**Problem to solve:**
Write out every line of text in the listing below without any changes, and leave the pictures out of your answer.

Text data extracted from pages
● ● ●

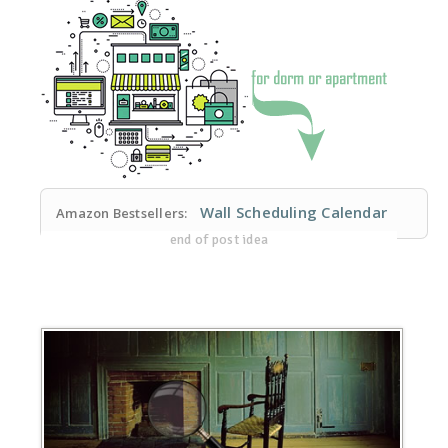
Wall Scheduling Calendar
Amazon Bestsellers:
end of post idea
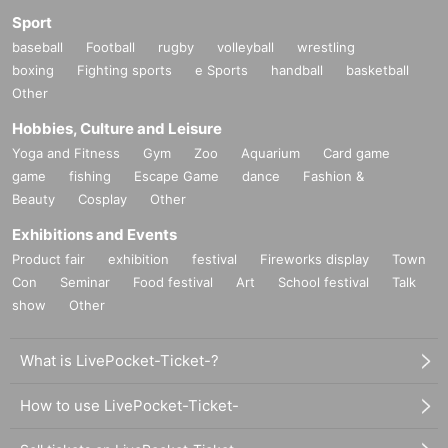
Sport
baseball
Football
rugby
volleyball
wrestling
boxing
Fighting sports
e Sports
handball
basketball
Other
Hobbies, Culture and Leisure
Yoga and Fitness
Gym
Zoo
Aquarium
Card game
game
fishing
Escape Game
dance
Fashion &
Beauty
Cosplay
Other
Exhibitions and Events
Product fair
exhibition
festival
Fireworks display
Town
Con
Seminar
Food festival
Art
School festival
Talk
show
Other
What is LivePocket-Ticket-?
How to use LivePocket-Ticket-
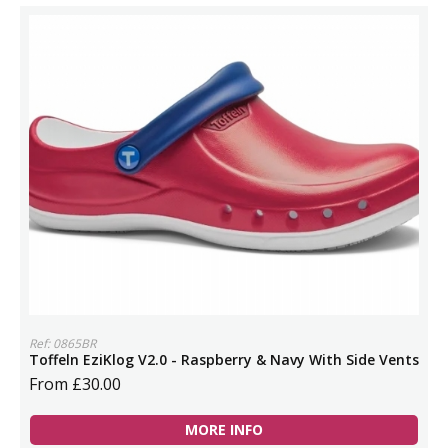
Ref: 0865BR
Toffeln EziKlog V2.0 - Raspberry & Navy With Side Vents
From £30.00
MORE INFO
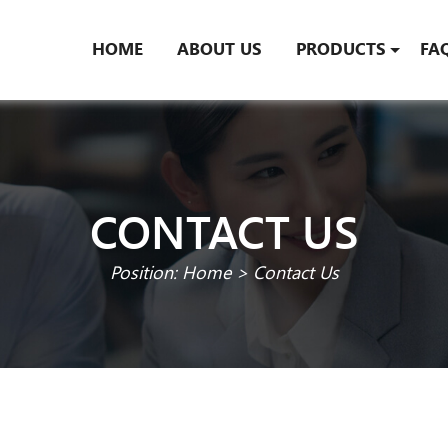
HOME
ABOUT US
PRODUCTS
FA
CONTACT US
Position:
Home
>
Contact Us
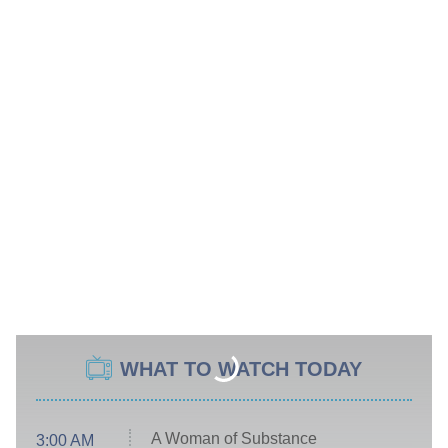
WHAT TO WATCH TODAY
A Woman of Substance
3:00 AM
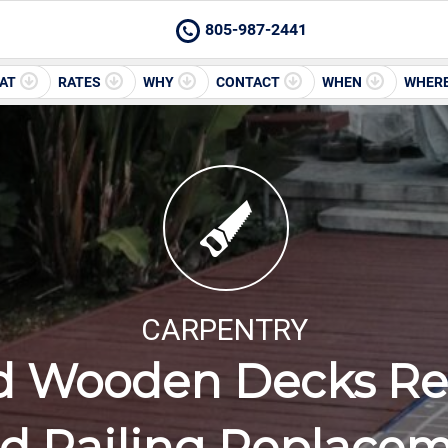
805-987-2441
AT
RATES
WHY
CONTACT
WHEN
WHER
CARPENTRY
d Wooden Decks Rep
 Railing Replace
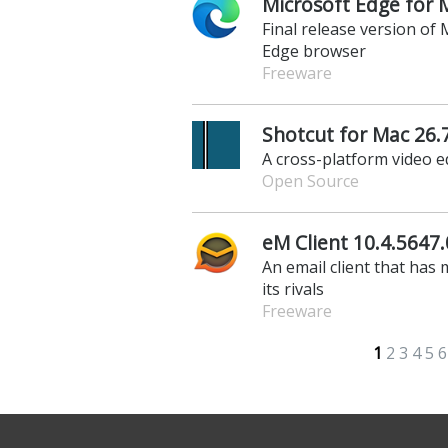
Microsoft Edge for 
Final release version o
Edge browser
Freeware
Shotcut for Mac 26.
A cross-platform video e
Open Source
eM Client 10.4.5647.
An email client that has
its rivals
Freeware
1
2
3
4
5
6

● ● ●

**Solution for this problem:**
Wall Scheduling Calendar
Amazon Bestsellers:
end of post idea
Sport
baseball
Football
rugby
volleyball
wrestling
boxing
Fighting sports
e Sports
handball
basketball
Other
Hobbies, Culture and Leisure
Yoga and Fitness
Gym
Zoo
Aquarium
Card game
game
fishing
Escape Game
dance
Fashion &
Beauty
Cosplay
Other
Exhibitions and Events
Product fair
exhibition
festival
Fireworks display
Town
Con
Seminar
Food festival
Art
School festival
Talk
show
Other
What is LivePocket-Ticket-?
How to use LivePocket-Ticket-
Ref: 0865BR
Toffeln EziKlog V2.0 - Raspberry & Navy With Side Vents
From £30.00
MORE INFO
HOME
ABOUT US
PRODUCTS
FA
CONTACT US
Position:
Home
>
Contact Us
WHAT TO WATCH TODAY
A Woman of Substance
3:00 AM
805-987-2441
AT
RATES
WHY
CONTACT
WHEN
WHER
CARPENTRY
d Wooden Decks Rep
 Railing Replace
Microsoft Edge for 
Final release version o
Edge browser
Freeware
Shotcut for Mac 26.
A cross-platform video e
Open Source
eM Client 10.4.5647.
An email client that has
its rivals
Freeware
1
2
3
4
5
6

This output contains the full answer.